◆ Supplied entries:
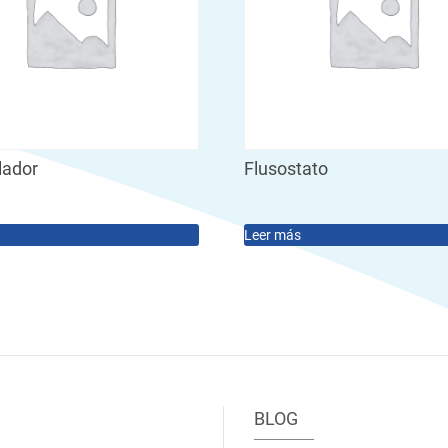
ador
Flusostato
Leer más
BLOG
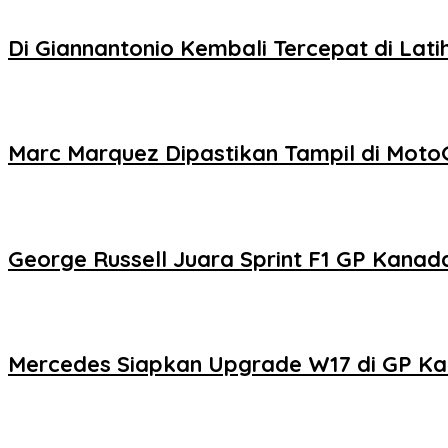
Di Giannantonio Kembali Tercepat di Lati
Marc Marquez Dipastikan Tampil di MotoGP
George Russell Juara Sprint F1 GP Kanad
Mercedes Siapkan Upgrade W17 di GP K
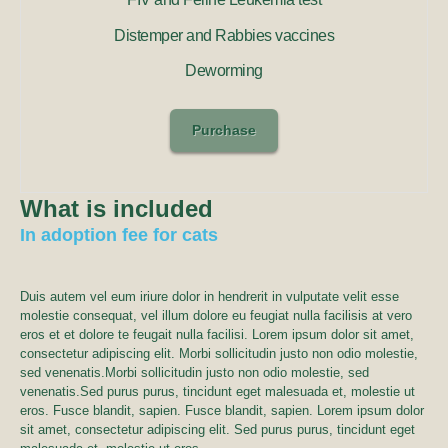
Distemper and Rabbies vaccines
Deworming
Purchase
What is included
In adoption fee for cats
Duis autem vel eum iriure dolor in hendrerit in vulputate velit esse
molestie consequat, vel illum dolore eu feugiat nulla facilisis at vero
eros et et dolore te feugait nulla facilisi. Lorem ipsum dolor sit amet,
consectetur adipiscing elit. Morbi sollicitudin justo non odio molestie,
sed venenatis.Morbi sollicitudin justo non odio molestie, sed
venenatis.Sed purus purus, tincidunt eget malesuada et, molestie ut
eros. Fusce blandit, sapien. Fusce blandit, sapien. Lorem ipsum dolor
sit amet, consectetur adipiscing elit. Sed purus purus, tincidunt eget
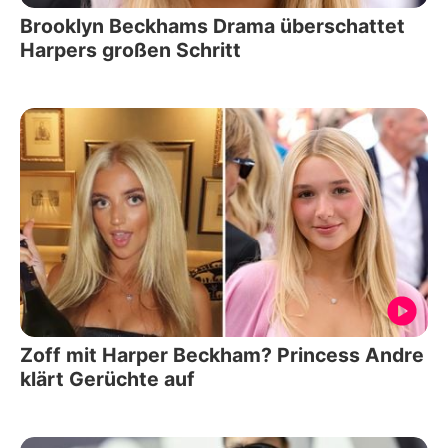
Brooklyn Beckhams Drama überschattet
Harpers großen Schritt
Zoff mit Harper Beckham? Princess Andre
klärt Gerüchte auf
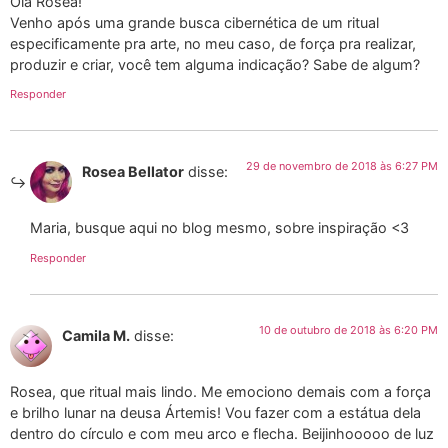
Olá Rósea!
Venho após uma grande busca cibernética de um ritual
especificamente pra arte, no meu caso, de força pra realizar,
produzir e criar, você tem alguma indicação? Sabe de algum?
Responder
29 de novembro de 2018 às 6:27 PM
Rosea Bellator
disse:
Maria, busque aqui no blog mesmo, sobre inspiração <3
Responder
10 de outubro de 2018 às 6:20 PM
Camila M.
disse:
Rosea, que ritual mais lindo. Me emociono demais com a força
e brilho lunar na deusa Ártemis! Vou fazer com a estátua dela
dentro do círculo e com meu arco e flecha. Beijinhooooo de luz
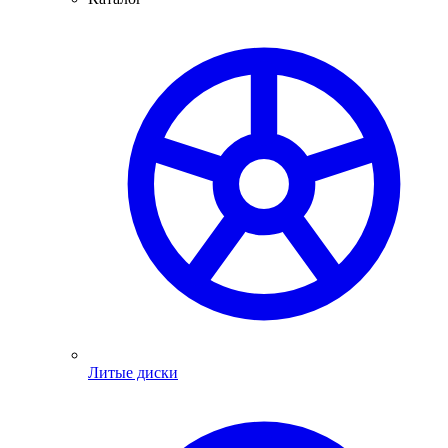
Литые диски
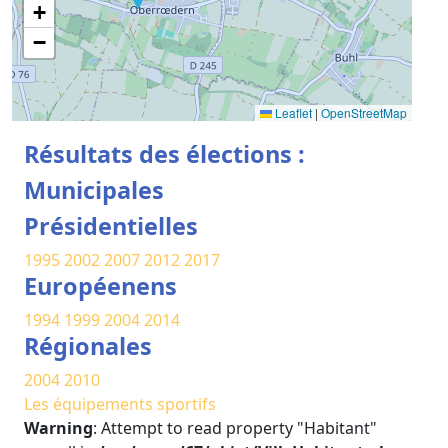
+
−
Leaflet
|
OpenStreetMap
Résultats des élections :
Municipales
Présidentielles
1995
2002
2007
2012
2017
Européenens
1994
1999
2004
2014
Régionales
2004
2010
Les équipements sportifs
Warning
: Attempt to read property "Habitant"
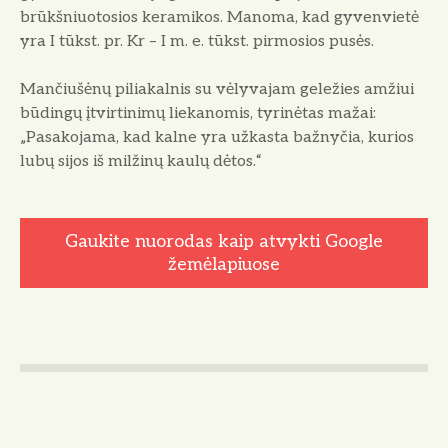
brūkšniuotosios keramikos. Manoma, kad gyvenvietė
yra I tūkst. pr. Kr – I m. e. tūkst. pirmosios pusės.
Mančiušėnų piliakalnis su vėlyvajam geležies amžiui
bū
dingų įtvirtinimų liekanomis, tyrinėtas mažai:
„Pasakojama, kad kalne yra už
kasta bažnyčia, kurios
lubų sijos iš milžinų kaulų dėtos.
“
Gaukite nuorodas kaip atvykti Google
žemėlapiuose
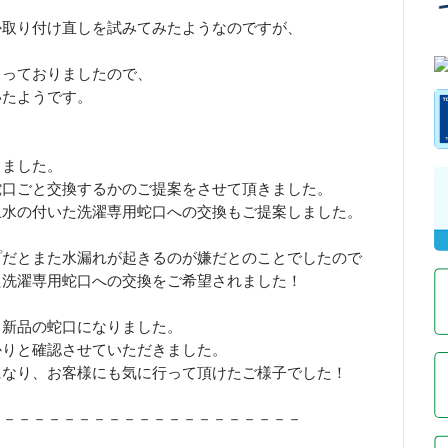
か取り付け直しを試みてみたようなのですが、
まっておりましたので、
いたようです。
きました。
蛇口ごと交換するかのご提案をさせて頂きました。
止水の付いた洗濯専用蛇口への交換もご提案しました。
プだとまた水漏れが起きるのが嫌だとのことでしたので
た洗濯専用蛇口への交換をご希望されました！
、新品の蛇口になりました。
かりと確認させていただきました。
になり、お客様にも気に行って頂けたご様子でした！
－－－－－－－－－－－－－－－－－－－－－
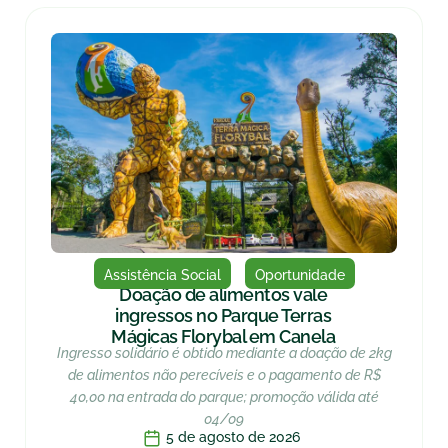
Assistência Social
Oportunidade
Doação de alimentos vale
ingressos no Parque Terras
Mágicas Florybal em Canela
Ingresso solidário é obtido mediante a doação de 2kg
de alimentos não perecíveis e o pagamento de R$
40,00 na entrada do parque; promoção válida até
04/09
5 de agosto de 2026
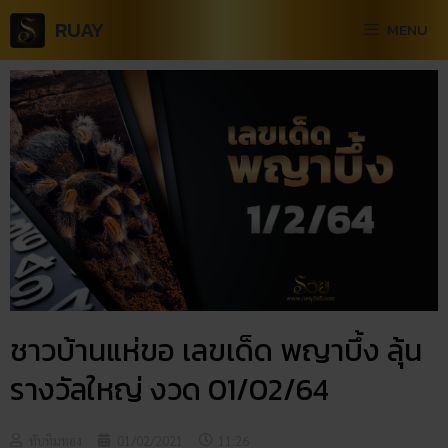
RUAY
MENU
ชาวบ้านแห่ขอ เลขเด็ด พญาบึ้ง ลุ้น
รางวัลใหญ่ งวด 01/02/64
ทับทิมทอง
01/02/2021
11:26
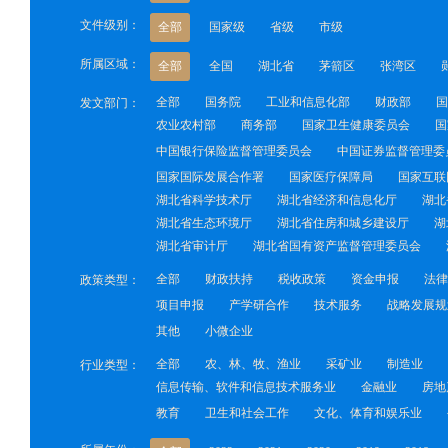
文件级别：
全部
国家级
省级
市级
所属区域：
全部
全国
湖北省
茅箭区
张湾区
全部
国务院
工业和信息化部
财政部
国
发文部门：
农业农村部
商务部
国家卫生健康委员会
国
中国银行保险监督管理委员会
中国证券监督管理委
国家国际发展合作署
国家医疗保障局
国家互联
湖北省科学技术厅
湖北省经济和信息化厅
湖北
湖北省生态环境厅
湖北省住房和城乡建设厅
湖
湖北省审计厅
湖北省国有资产监督管理委员会
全部
财政扶持
税收政策
资金申报
法律
政策类型：
项目申报
产学研合作
技术服务
战略发展规
其他
小微企业
全部
农、林、牧、渔业
采矿业
制造业
行业类型：
信息传输、软件和信息技术服务业
金融业
房地
教育
卫生和社会工作
文化、体育和娱乐业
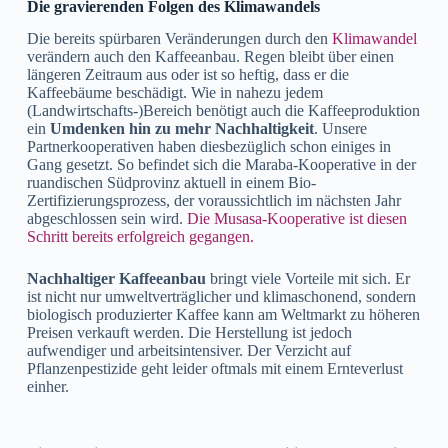
Die gravierenden Folgen des Klimawandels
Die bereits spürbaren Veränderungen durch den
Klimawandel
verändern auch den Kaffeeanbau. Regen bleibt über einen
längeren Zeitraum aus oder ist so heftig, dass er die
Kaffeebäume beschädigt. Wie in nahezu jedem
(Landwirtschafts-)Bereich benötigt auch die Kaffeeproduktion
ein
Umdenken hin zu mehr Nachhaltigkeit
. Unsere
Partnerkooperativen haben diesbezüglich schon einiges in
Gang gesetzt. So befindet sich die Maraba-Kooperative in der
ruandischen Südprovinz aktuell in einem Bio-
Zertifizierungsprozess, der voraussichtlich im nächsten Jahr
abgeschlossen sein wird.
Die Musasa-Kooperative ist diesen
Schritt bereits erfolgreich gegangen.
Nachhaltiger Kaffeeanbau
bringt viele Vorteile mit sich. Er
ist nicht nur umweltverträglicher und klimaschonend, sondern
biologisch produzierter Kaffee kann am Weltmarkt zu höheren
Preisen verkauft werden. Die Herstellung ist jedoch
aufwendiger und arbeitsintensiver. Der Verzicht auf
Pflanzenpestizide geht leider oftmals mit einem Ernteverlust
einher.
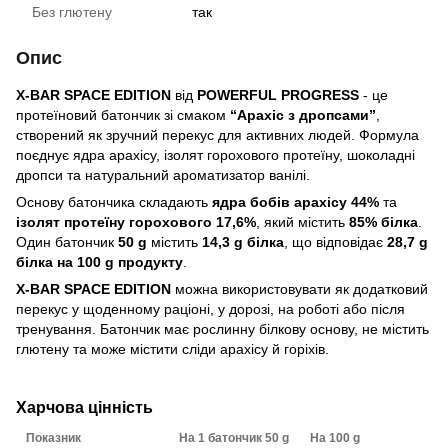
Без глютену
так
Опис
X-BAR SPACE EDITION
від
POWERFUL PROGRESS
- це
протеїновий батончик зі смаком
“Арахіс з дропсами”
,
створений як зручний перекус для активних людей. Формула
поєднує ядра арахісу, ізолят горохового протеїну, шоколадні
дропси та натуральний ароматизатор ванілі.
Основу батончика складають
ядра бобів арахісу 44%
та
ізолят протеїну горохового 17,6%
, який містить
85% білка
.
Один батончик
50 g
містить
14,3 g білка
, що відповідає
28,7 g
білка на 100 g продукту
.
X-BAR SPACE EDITION
можна використовувати як додатковий
перекус у щоденному раціоні, у дорозі, на роботі або після
тренування. Батончик має рослинну білкову основу, не містить
глютену та може містити сліди арахісу й горіхів.
Харчова цінність
Показник
На 1 батончик 50 g
На 100 g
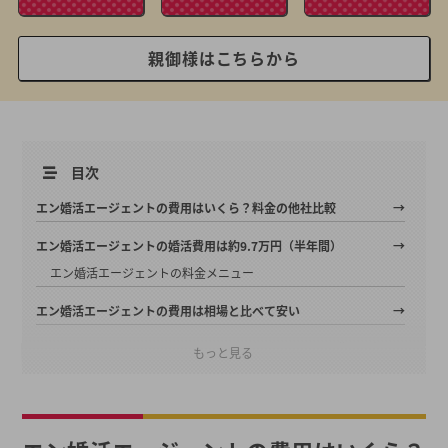
親御様はこちらから
目次
エン婚活エージェントの費用はいくら？料金の他社比較
エン婚活エージェントの婚活費用は約9.7万円（半年間）
エン婚活エージェントの料金メニュー
エン婚活エージェントの費用は相場と比べて安い
エン婚活エージェントとその他大手結婚相談所との婚活費用比較
もっと見る
エン婚活エージェントの費用が割引される条件とは
全額返金保証
休会制度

◆ Exercise prompt:
In the answer, give only the lines from the top of the data above through the line with "Rosea, que ritual", reproduced exactly; no picture may appear.

◆ Task solution:
ador
Flusostato
Leer más
BLOG
Di Giannantonio Kembali Tercepat di Lati
Marc Marquez Dipastikan Tampil di MotoGP
George Russell Juara Sprint F1 GP Kanad
Mercedes Siapkan Upgrade W17 di GP K
Distemper and Rabbies vaccines
Deworming
Purchase
What is included
In adoption fee for cats
Duis autem vel eum iriure dolor in hendrerit in vulputate velit esse
molestie consequat, vel illum dolore eu feugiat nulla facilisis at vero
eros et et dolore te feugait nulla facilisi. Lorem ipsum dolor sit amet,
consectetur adipiscing elit. Morbi sollicitudin justo non odio molestie,
sed venenatis.Morbi sollicitudin justo non odio molestie, sed
venenatis.Sed purus purus, tincidunt eget malesuada et, molestie ut
eros. Fusce blandit, sapien. Fusce blandit, sapien. Lorem ipsum dolor
sit amet, consectetur adipiscing elit. Sed purus purus, tincidunt eget
Brooklyn Beckhams Drama überschattet
Harpers großen Schritt
Zoff mit Harper Beckham? Princess Andre
klärt Gerüchte auf
Olá Rósea!
Venho após uma grande busca cibernética de um ritual
especificamente pra arte, no meu caso, de força pra realizar,
produzir e criar, você tem alguma indicação? Sabe de algum?
Responder
29 de novembro de 2018 às 6:27 PM
Rosea Bellator
disse:
Maria, busque aqui no blog mesmo, sobre inspiração <3
Responder
10 de outubro de 2018 às 6:20 PM
Camila M.
disse:
Rosea, que ritual mais lindo. Me emociono demais com a força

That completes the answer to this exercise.